While some automation in machine learning (ML) models is productive and necessary, taking a human-centric approach to machine learning and AI is essential. Humans have to be part of the ML workflow, included in the feedback loop, and more. This blog post will outline the importance of the human element and walk you through some of the benefits of maintaining a healthy balance between human involvement, machine automation, and AI.
Where You See Human Involvement in ML
Let's go through some of the basic highlights of where humans are especially critical in the machine learning (ML) process:
- Putting in place checks and processes to keep the model accurate
- Checking in with the business to ensure efficacy and common sense
- Confirming the model is accurate and not just “correct”
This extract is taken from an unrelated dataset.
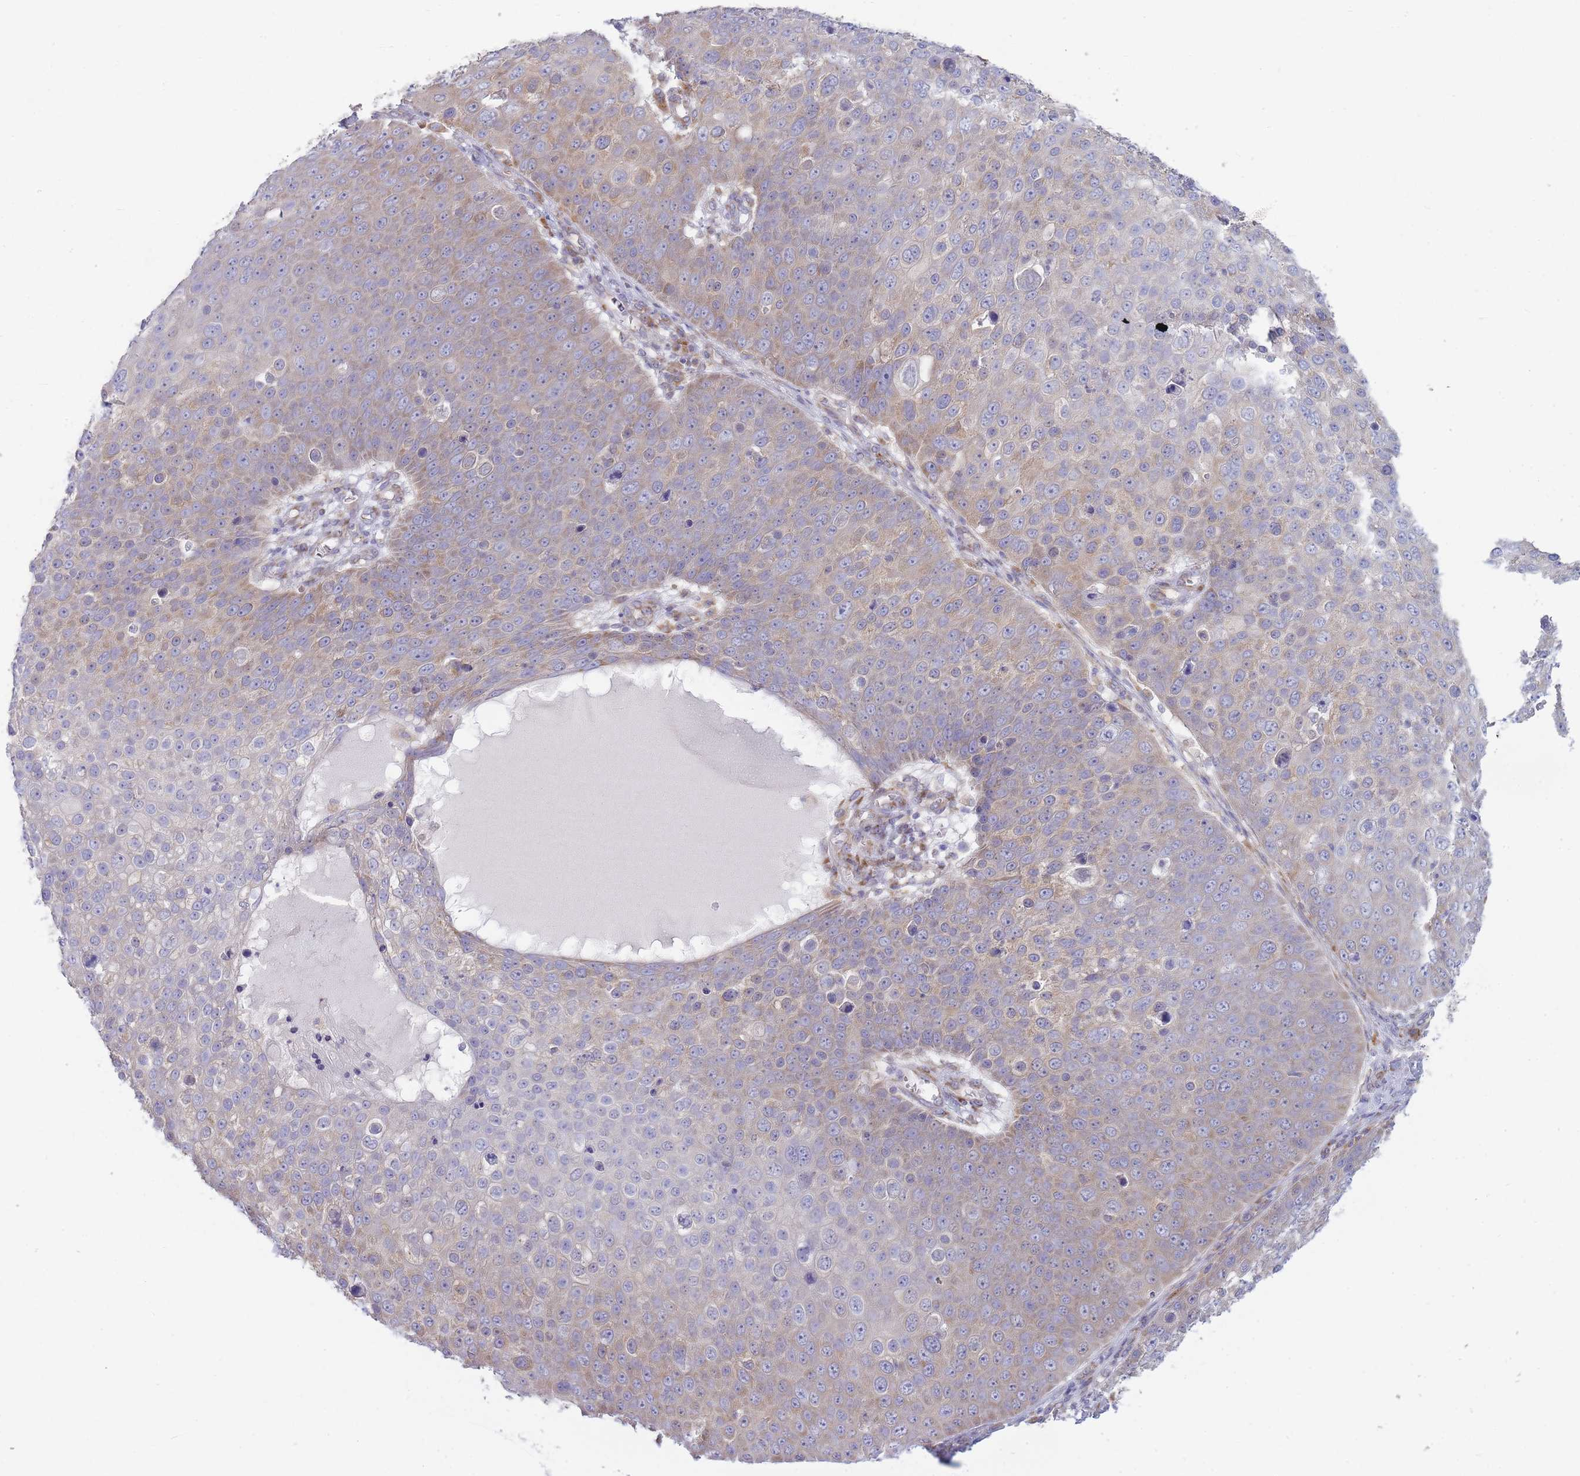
{"staining": {"intensity": "moderate", "quantity": "25%-75%", "location": "cytoplasmic/membranous"}, "tissue": "skin cancer", "cell_type": "Tumor cells", "image_type": "cancer", "snomed": [{"axis": "morphology", "description": "Squamous cell carcinoma, NOS"}, {"axis": "topography", "description": "Skin"}], "caption": "DAB immunohistochemical staining of human skin cancer (squamous cell carcinoma) reveals moderate cytoplasmic/membranous protein positivity in about 25%-75% of tumor cells. (IHC, brightfield microscopy, high magnification).", "gene": "OR5L2", "patient": {"sex": "male", "age": 71}}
- Ensuring, reevaluating, retraining, and making improvements
Some of these steps can be automated and others cannot. Successful organizations are the ones that blend their approaches by putting humans in the loop at the right position to identify risks and make the necessary changes.
Using MLOps to Augment Human Intelligence
ML models are not, and should not be, positioned to take the place of human intelligence. Rather, organizations should be focusing on augmenting their own intelligence with that provided by machines. While computers can process more data than we could ever hope to — and provide us with an answer — we should use that answer as a guide for our own decisions, especially critical ones, rather than relying on the machine selecting the answer for us.
That is why, with MLOps, it’s important to first understand the boundaries between where we are comfortable with automation and where human supervision becomes appropriate. Once this is agreed on, the organization can choose the appropriate level of automation. Automation with MLOps can then help processes in multiple ways, such as by:
- Increasing the volume of models that are pushed to production
- Democratizing AI and enhancing collaboration between teams by streamlining and standardizing processes
- Assisting data scientists for experiment tracking when looking for the best model
- Aiding governance in highly regulated environments and enabling reproducibility of models
- Supporting explainability in both machine and human components
The Human-in-the-Loop Methodology
Organizations must build a human decision making element and always ask themselves one main question: “Does this make sense?” Since models cannot feel, humans have to be the ones to question them and determine whether or not something feels like it works and makes sense. A model may be acting correctly, but a human element needs to be there to determine whether the results are accurate.
It is when human knowledge and machine learning come together that we are able to truly push the boundaries of data science capabilities. By using computers to process data and provide us with an output, we can then use those outputs to influence the most critical business decisions. With a human-in-the-loop methodology, organizations across all industries and use cases can effectively create organizational change with scalable AI systems.